Примечательно, что сам мифотворец Шолом-Алейхем создавал своих литературных героев в эпоху, когда мир еврейского штетла уже стал для многих фольклором и потому воспринимался еврейскими читателями – ассимилированными и часто эмигрировавшими в Новый Свет – как элемент прошлого: смешного или ностальгического. Так что еврейский «speaking voice» Тевье уже представлял собой цитату (см.: [Butwin/Butwin 1977: 124]). Тем не менее семиотическая связь между автором, посвященным в диегезис рассказчиком и таким же читателем все еще обеспечивала успешное восприятие языковых отсылок и культурных аллюзий (что и отражено в названии эссе Рут Вайс «Two Jews Talking», 1994). В условиях прогрессирующей культурной десемиотизации этих аллюзий в эпоху Бермана и Севелы переизобреталась память о «пословичном мифологическом пространстве, коллективном локусе» [Harshav 1994: 147], давно отделившемся от местечковых декораций и обитающем только в языке: этот речевой жест говорил о «трансисторическом уделе» евреев [Ibid: 158], мало изменившемся со времен Тевье-молочника.
ЗНАЧЕНИЕ ЕВРЕЙСКОЙ КОНТРКУЛЬТУРЫ
Влияние еврейского движения 1960–1980-х годов на последующую русско-еврейскую культуру заслуживает отдельной монографии. Процессы, берущие начало в еврейском андеграунде, несомненно, предвосхитили и подготовили «культурную революцию» перестройки. Характерный для литературы позднего коммунизма синтез воспоминания и протеста фактически определил путь, по которому еврейская проза пойдет, начиная с конца 1980-х годов, в эпоху открытия архивов и массовой эмиграции по всему земному шару. Эта (полу)документальная литература стремилась зафиксировать забытое и исправить еврейскую историографию, но в первую очередь рассказать об истреблении, репрессиях и притеснениях евреев до, во время и после советской власти. Таковы, например, мало кому известные «Труба исхода» (1999) Павла Сиркеса, «Зяма Фискин, однофамилец» (2005) Владимира Переплетчика, «Одесская история» (2006) Юрия Эдельмана, «Здесь, под небом чужим» (2006) Михаила Серебро, «Простая история» (2009) А. (sic!) Мар, «Идентичность» (2017) Леонида Подольского, «И угораздило еврея родиться в глубокой яме и вырасти в ней» (2018) Элиэзера Трахтенберга, «Там, где мы есть.
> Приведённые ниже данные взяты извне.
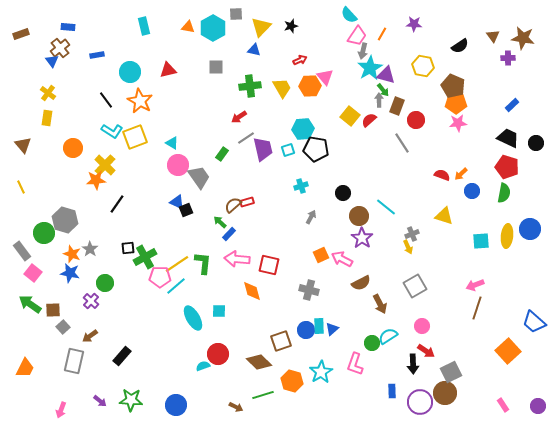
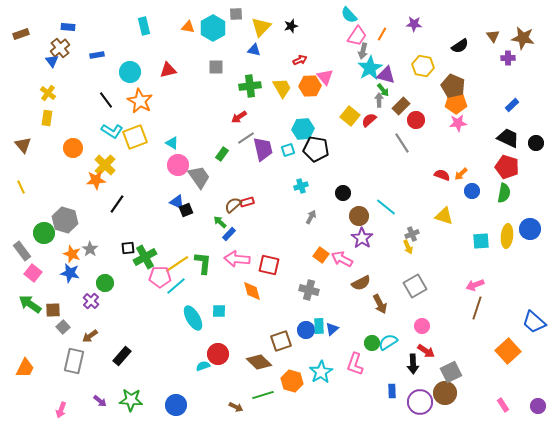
brown rectangle at (397, 106): moved 4 px right; rotated 24 degrees clockwise
orange square at (321, 255): rotated 28 degrees counterclockwise
cyan semicircle at (388, 336): moved 6 px down
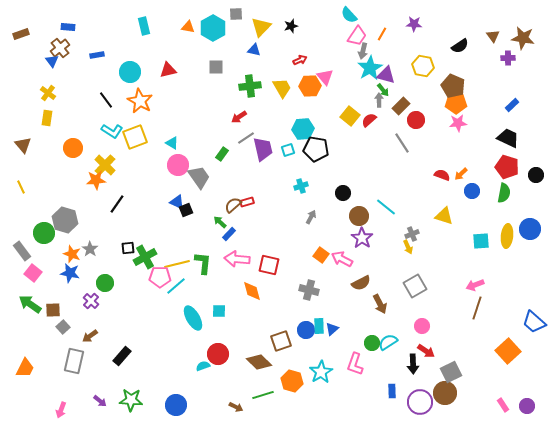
black circle at (536, 143): moved 32 px down
yellow line at (177, 264): rotated 20 degrees clockwise
purple circle at (538, 406): moved 11 px left
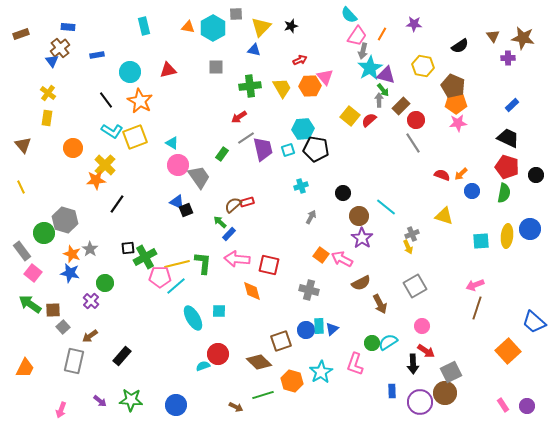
gray line at (402, 143): moved 11 px right
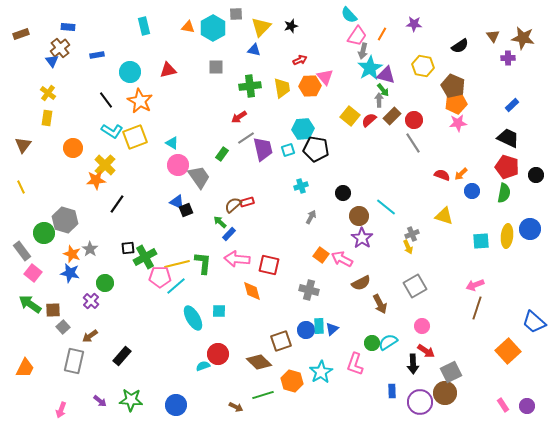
yellow trapezoid at (282, 88): rotated 20 degrees clockwise
orange pentagon at (456, 103): rotated 10 degrees counterclockwise
brown rectangle at (401, 106): moved 9 px left, 10 px down
red circle at (416, 120): moved 2 px left
brown triangle at (23, 145): rotated 18 degrees clockwise
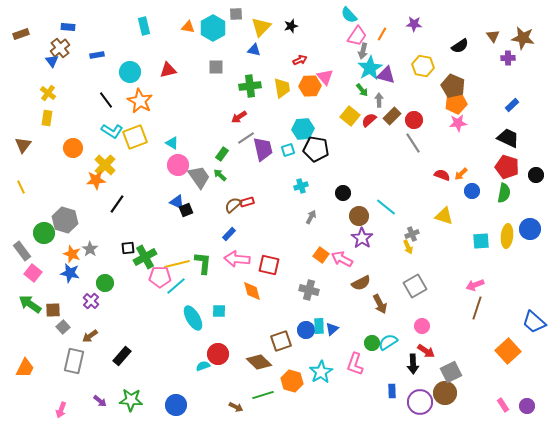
green arrow at (383, 90): moved 21 px left
green arrow at (220, 222): moved 47 px up
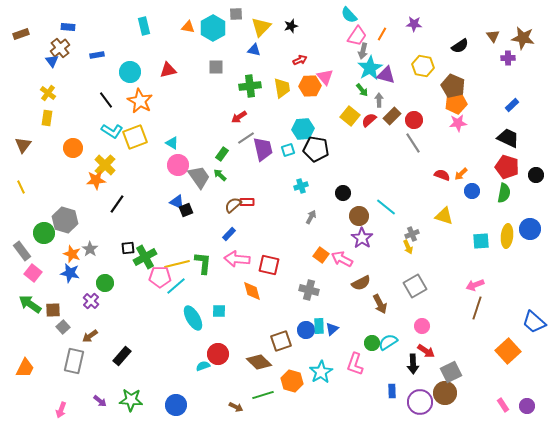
red rectangle at (247, 202): rotated 16 degrees clockwise
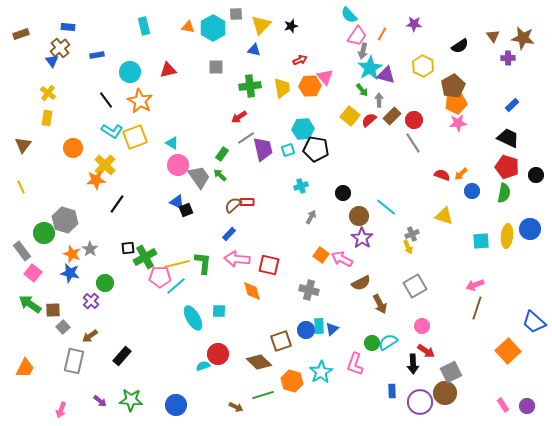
yellow triangle at (261, 27): moved 2 px up
yellow hexagon at (423, 66): rotated 15 degrees clockwise
brown pentagon at (453, 86): rotated 20 degrees clockwise
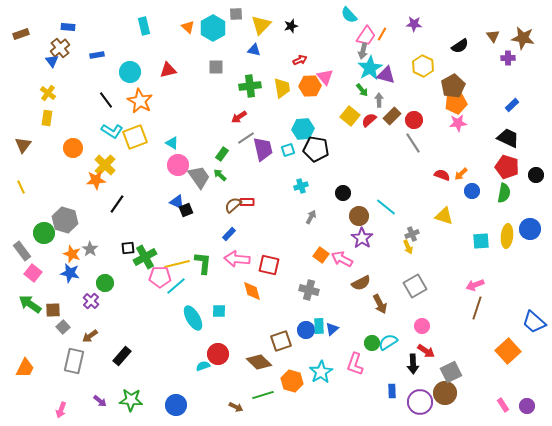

Записки вечного еврея» (2018) Лео Певзнера301
.Развитие еврейской контркультуры и борьба за репатриацию или просто отъезд не только сопутствовали историческим переломам, но и отчасти были за них ответственны. Причем еврейская литература нового геополитического извода, по ту сторону границы, долго была (да и сейчас еще) похожа на ту, что писалась в России. В 1970-е годы авторы-эмигранты, особенно в первое время после переезда, продолжали – или начинали наконец открыто – разрабатывать материал, мотивы и ситуации из прежней советской жизни; так эмиграция во многих случаях вовсе не приводила к возникновению транснациональной литературы с новым – израильским, немецким или американским – кругом культурных референций или новым – глобальным или чаянным сугубо еврейским – мировоззрением и другой поэтикой.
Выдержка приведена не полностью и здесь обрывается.